> [OPDRACHTDETAILS]
Zet alles vanaf de regel met "True or false: mean" tot en met de regel met "Is it true that 109648623 equals 2 at 15:40?" om in een Markdown-tabel met de kolommen Nr en Regel, waarbij Nr een doorlopend rijnummer is. Laat lege regels en de afbeeldingen weg.

> [WERKGEGEVENS]
== == ==
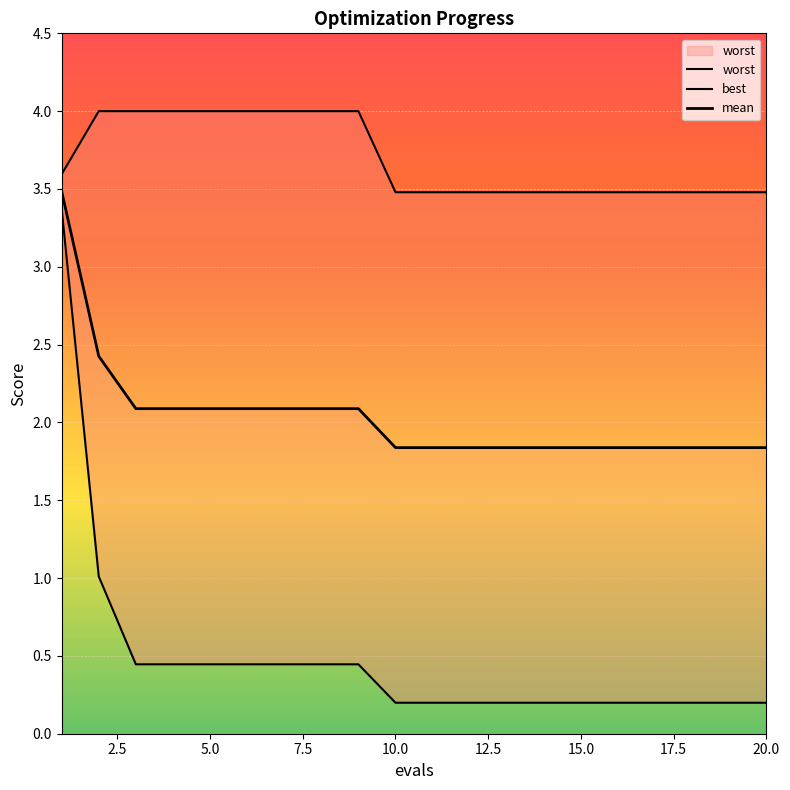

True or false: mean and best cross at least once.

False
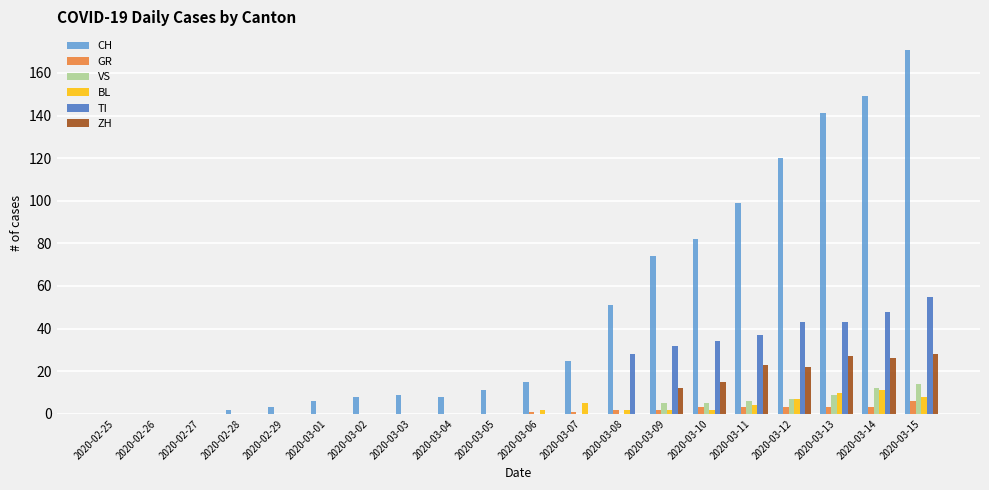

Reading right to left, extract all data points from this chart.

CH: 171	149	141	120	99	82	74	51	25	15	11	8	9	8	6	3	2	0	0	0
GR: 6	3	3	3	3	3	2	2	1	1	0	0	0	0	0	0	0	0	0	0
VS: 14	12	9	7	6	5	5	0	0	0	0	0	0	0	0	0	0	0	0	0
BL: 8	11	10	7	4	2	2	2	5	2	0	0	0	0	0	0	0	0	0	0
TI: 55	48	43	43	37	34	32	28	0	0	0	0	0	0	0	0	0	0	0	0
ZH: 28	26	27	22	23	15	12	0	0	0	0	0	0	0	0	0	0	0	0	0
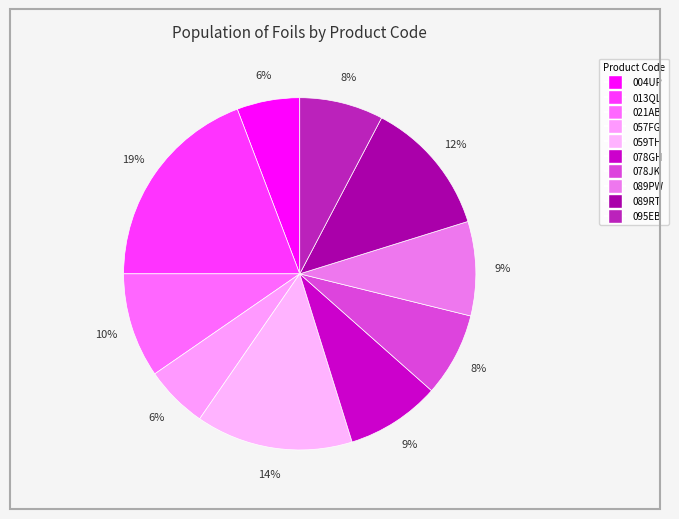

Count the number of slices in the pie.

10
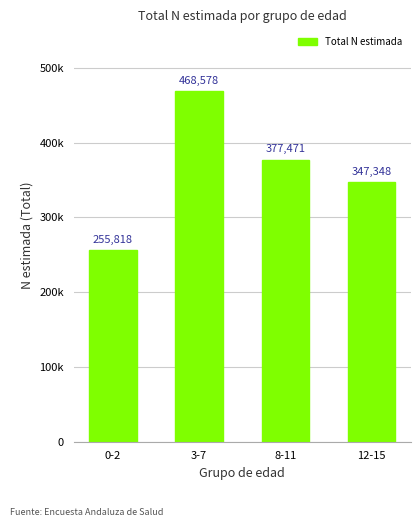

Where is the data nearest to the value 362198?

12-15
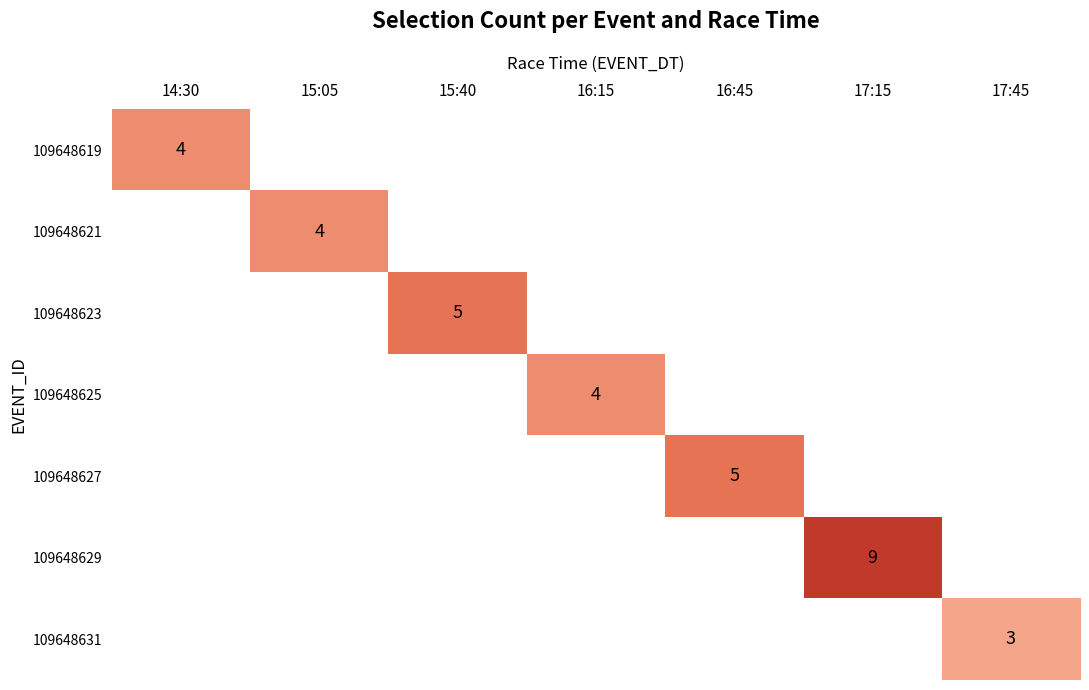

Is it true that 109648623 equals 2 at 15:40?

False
== == ==
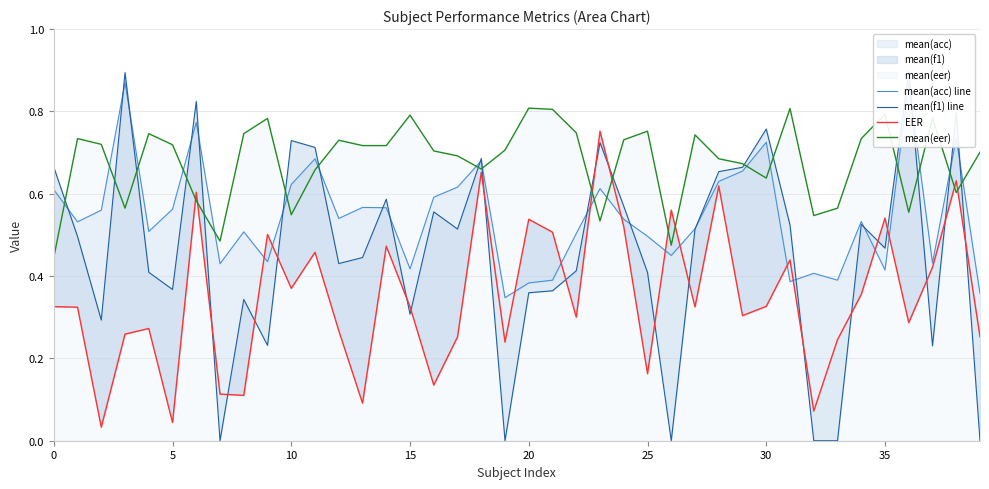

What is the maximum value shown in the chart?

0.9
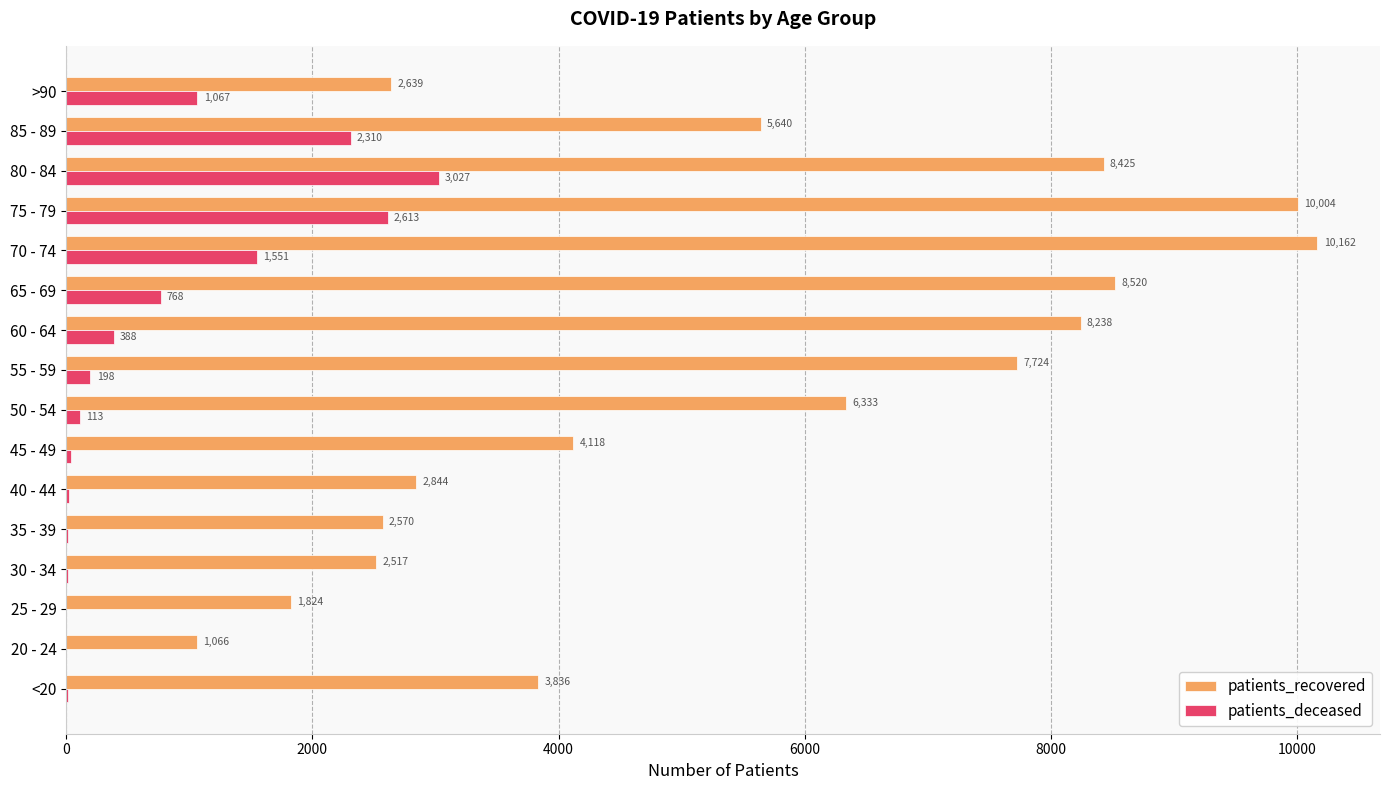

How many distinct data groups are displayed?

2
== == ==
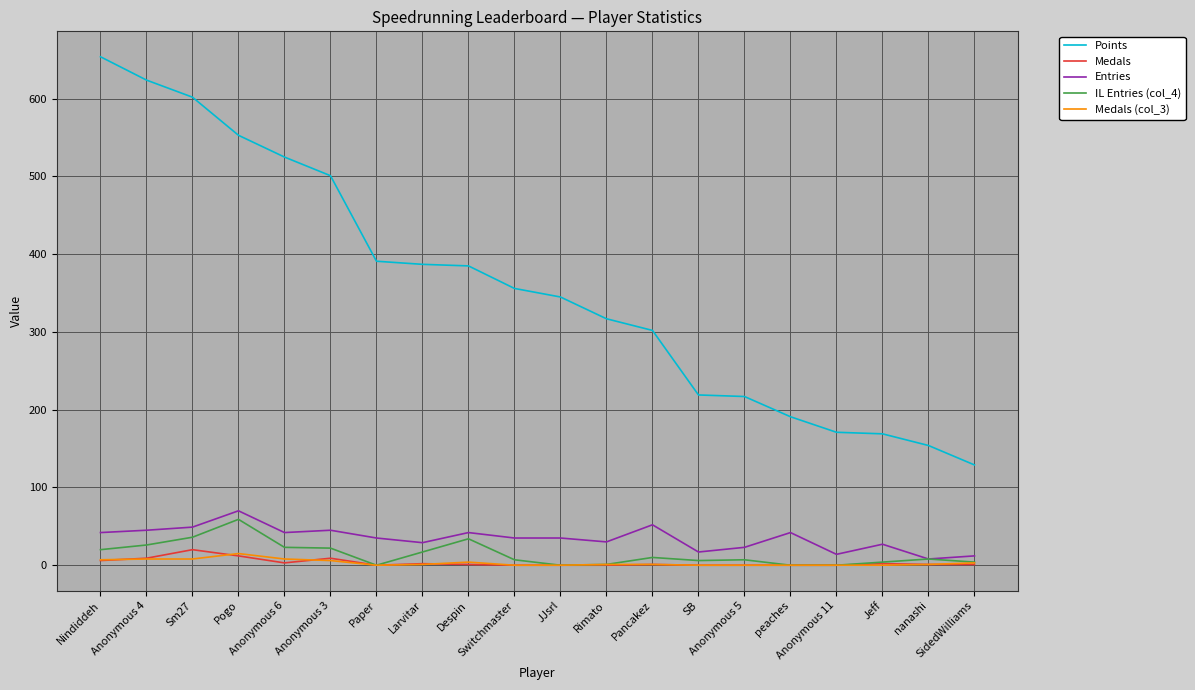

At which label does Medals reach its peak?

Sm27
== == ==
> [RESULTAAT HIERONDER]
| Nr | Regel |
|---|---|
| 1 | True or false: mean and best cross at least once. |
| 2 | False |
| 3 | Reading right to left, extract all data points from this chart. |
| 4 | CH: 171	149	141	120	99	82	74	51	25	15	11	8	9	8	6	3	2	0	0	0 |
| 5 | GR: 6	3	3	3	3	3	2	2	1	1	0	0	0	0	0	0	0	0	0	0 |
| 6 | VS: 14	12	9	7	6	5	5	0	0	0	0	0	0	0	0	0	0	0	0	0 |
| 7 | BL: 8	11	10	7	4	2	2	2	5	2	0	0	0	0	0	0	0	0	0	0 |
| 8 | TI: 55	48	43	43	37	34	32	28	0	0	0	0	0	0	0	0	0	0	0	0 |
| 9 | ZH: 28	26	27	22	23	15	12	0	0	0	0	0	0	0	0	0	0	0	0	0 |
| 10 | Count the number of slices in the pie. |
| 11 | 10 |
| 12 | Where is the data nearest to the value 362198? |
| 13 | 12-15 |
| 14 | Is it true that 109648623 equals 2 at 15:40? |